Os soluços são secundários à irritação dos nervos diafragmáticos ou de centros medulares que controlam os músculos respiratórios, particularmente o diafragma.

Os soluços são mais comuns em homens e geralmente tem causa desconhecida, mas soluços temporários costumam ser causados por:

 

  • Distensão gástrica
  • Consumo de álcool
  • Deglutição de substâncias quentes ou irritativas.

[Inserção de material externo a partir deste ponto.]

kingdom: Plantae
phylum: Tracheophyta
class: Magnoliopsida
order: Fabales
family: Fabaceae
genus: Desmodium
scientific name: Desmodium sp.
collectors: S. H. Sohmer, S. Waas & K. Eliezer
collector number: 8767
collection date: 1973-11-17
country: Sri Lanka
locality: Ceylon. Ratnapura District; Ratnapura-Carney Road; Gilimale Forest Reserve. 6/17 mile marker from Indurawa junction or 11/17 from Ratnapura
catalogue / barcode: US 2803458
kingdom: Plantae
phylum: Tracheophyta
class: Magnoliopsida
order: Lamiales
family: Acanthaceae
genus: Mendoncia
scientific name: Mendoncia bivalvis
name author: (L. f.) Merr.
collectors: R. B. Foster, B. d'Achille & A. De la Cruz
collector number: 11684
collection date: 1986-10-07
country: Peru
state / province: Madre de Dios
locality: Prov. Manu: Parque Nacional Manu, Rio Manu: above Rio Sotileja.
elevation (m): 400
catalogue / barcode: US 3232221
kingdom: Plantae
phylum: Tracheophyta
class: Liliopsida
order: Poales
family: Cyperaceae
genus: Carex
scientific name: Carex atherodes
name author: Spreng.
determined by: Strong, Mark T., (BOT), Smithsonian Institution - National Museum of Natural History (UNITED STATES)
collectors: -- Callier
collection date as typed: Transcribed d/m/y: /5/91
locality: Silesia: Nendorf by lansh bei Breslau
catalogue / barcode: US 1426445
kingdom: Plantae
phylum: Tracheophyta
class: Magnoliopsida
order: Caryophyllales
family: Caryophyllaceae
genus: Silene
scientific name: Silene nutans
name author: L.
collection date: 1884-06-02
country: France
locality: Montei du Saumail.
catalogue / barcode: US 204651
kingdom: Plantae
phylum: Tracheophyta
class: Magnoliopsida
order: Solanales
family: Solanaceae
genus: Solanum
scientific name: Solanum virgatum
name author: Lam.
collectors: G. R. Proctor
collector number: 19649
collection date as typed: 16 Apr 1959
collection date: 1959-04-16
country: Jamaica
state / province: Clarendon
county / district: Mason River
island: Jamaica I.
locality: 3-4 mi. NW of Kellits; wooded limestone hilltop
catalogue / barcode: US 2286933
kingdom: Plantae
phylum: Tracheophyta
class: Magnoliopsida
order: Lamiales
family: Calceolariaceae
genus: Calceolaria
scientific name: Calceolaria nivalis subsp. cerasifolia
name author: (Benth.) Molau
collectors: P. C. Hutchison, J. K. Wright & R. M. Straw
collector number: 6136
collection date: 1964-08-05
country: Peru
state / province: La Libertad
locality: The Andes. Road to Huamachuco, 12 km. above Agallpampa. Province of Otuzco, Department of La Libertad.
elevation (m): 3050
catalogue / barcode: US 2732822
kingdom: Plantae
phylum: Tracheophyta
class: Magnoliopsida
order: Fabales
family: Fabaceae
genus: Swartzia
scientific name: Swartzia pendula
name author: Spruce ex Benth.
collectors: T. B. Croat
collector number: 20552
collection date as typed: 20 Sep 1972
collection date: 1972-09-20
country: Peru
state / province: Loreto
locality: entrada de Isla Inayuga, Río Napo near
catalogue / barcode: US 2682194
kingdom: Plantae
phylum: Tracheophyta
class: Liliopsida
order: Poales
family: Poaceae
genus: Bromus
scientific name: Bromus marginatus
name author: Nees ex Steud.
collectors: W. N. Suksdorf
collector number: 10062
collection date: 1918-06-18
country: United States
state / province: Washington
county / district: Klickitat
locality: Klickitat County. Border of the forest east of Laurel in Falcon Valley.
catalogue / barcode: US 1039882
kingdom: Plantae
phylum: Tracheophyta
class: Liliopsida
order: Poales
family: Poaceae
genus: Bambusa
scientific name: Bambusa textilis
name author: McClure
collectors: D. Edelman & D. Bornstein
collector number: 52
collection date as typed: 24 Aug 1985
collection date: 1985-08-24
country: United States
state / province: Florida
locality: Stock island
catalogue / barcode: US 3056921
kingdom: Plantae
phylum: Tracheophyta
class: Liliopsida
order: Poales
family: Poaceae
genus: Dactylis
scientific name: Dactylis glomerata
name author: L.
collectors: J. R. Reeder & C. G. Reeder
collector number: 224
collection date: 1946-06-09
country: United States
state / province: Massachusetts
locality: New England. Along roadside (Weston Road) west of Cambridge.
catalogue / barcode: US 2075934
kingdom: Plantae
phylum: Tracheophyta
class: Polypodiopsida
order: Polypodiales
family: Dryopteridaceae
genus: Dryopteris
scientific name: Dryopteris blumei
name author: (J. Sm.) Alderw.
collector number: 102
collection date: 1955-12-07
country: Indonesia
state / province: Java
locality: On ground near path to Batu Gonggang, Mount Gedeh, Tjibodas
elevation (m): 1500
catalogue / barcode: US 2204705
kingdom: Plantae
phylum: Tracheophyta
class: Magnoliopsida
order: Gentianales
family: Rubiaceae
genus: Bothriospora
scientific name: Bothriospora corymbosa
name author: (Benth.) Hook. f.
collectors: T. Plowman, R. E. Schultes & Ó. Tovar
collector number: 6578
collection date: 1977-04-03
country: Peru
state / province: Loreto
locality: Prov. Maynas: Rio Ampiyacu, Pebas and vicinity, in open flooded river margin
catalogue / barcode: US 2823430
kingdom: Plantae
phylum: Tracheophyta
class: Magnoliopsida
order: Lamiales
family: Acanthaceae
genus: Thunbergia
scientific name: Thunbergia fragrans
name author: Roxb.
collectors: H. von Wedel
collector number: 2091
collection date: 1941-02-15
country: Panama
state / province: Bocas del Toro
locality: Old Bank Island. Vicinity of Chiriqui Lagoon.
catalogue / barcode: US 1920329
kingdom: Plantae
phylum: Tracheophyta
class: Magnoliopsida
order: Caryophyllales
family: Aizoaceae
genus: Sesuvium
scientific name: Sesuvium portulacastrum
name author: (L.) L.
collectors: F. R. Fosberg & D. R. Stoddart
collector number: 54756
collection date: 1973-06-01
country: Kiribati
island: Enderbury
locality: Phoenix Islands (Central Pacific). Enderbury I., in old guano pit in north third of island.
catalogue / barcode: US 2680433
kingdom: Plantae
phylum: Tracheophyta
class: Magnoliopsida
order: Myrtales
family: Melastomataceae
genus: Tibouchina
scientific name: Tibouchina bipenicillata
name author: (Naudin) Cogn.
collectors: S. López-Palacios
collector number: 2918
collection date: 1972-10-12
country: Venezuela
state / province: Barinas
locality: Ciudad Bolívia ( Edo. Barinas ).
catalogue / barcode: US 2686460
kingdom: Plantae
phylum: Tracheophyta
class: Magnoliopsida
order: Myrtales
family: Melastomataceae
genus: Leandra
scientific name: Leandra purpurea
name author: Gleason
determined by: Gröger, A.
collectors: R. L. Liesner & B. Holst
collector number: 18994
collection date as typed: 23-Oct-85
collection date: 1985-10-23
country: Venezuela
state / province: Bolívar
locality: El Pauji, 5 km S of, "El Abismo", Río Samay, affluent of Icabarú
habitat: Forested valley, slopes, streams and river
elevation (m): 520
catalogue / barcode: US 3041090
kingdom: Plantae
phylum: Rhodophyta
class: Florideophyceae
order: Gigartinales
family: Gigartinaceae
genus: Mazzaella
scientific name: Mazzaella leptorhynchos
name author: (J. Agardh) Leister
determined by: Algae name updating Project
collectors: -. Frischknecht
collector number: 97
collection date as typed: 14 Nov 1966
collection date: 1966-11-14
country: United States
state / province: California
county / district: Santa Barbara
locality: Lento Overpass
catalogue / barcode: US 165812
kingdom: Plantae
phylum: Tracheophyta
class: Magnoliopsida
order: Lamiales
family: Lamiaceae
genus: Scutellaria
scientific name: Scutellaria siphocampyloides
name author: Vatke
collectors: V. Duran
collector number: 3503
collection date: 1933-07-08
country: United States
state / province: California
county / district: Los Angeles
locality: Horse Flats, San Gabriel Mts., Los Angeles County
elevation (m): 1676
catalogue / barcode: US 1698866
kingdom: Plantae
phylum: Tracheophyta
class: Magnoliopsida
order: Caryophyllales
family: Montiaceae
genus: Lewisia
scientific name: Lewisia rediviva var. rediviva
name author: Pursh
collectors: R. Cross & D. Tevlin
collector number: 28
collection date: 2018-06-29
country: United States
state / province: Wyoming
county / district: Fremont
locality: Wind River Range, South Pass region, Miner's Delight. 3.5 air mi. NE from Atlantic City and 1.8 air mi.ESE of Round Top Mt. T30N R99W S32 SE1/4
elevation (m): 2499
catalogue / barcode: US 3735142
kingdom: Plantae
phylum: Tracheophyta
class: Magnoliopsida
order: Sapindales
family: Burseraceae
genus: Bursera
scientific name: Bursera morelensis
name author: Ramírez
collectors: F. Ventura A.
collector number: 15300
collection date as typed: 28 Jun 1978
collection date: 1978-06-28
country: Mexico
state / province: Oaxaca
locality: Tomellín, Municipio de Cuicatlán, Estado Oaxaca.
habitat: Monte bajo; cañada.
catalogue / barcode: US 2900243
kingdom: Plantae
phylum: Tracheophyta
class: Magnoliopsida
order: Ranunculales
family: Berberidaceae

Soluços persistentes ou intratáveis têm muitas causas, sendo as mais comuns:

 

  • Doença do Refluxo Gastroesofágico
  • Pancreatite
  • Gravidez
  • Pneumonia
  • Uremia

O diagnóstico deve observar a duração dos soluços, relação do início com doença ou cirurgia recente. Deve-se pesquisar sintomas gastrointestinais concomitantes, como refluxo gastroesofágico e dificuldades de deglutição, tosse, febre e dor torácica além de sintomas neurológicos. A história de cirurgia, uso de medicamentos ou drogas podem estar relacionados a esses eventos.

O exame físico geralmente não é revelador, mas deve-se procurar por sinais de doença crônica (p. ex., caquexia). É importante realizar um exame neurológico completo.

Não é necessária qualquer avaliação específica para os casos agudos de soluço se a história e o exame físico de rotina não apresentarem alterações. As anormalidades são investigadas por exames específicos.

Os soluços de longa duração e sem causa evidente devem ser avaliados, através da investigação eletrólitos séricos, ureia, creatinina, radiografia de tórax e ECG. A endoscopia digestiva alta e a pHmetria esofágica devem ser consideradas. Caso não tragam alteração importante, uma ressonância do cérebro e uma tomografia computadorizada do tórax estão indicadas.

O tratamento deve estar relacionado à doença de base, se houver.

Para alívio sintomático, várias medidas simples podem ser tentadas, embora nenhuma seja muito efetiva:

 

  • Aumento da PaCO2 pode ser útil e a atividade diafragmática inibida por uma série de respirações profundas e prolongadas ou pela respiração profunda dentro de um saco de papel. (Atenção: não devem ser usados sacos plásticos.)

 

  • Estimulação vagal por irritação faríngea (p. ex., deglutir pão seco, açúcar granulado ou

gelo moído, aplicar um pouco de tração sobre a língua, estimular o engasgo) pode ser

útil.

 

  • Soluços persistentes geralmente são difíceis de tratar. Vários fármacos têm sido

utilizados em séries empíricas, como: agonista do ácido gama-aminobutírico,

clorpromazina, metoclopramida, diversos anticonvulsivantes e inibidores da bomba de

prótons.

 

  • Nos casos intratáveis, o bloqueio do nervo e o pneumotórax, pode ser tentado. Mesmo

a frenicotomia bilateral não cura todos os casos.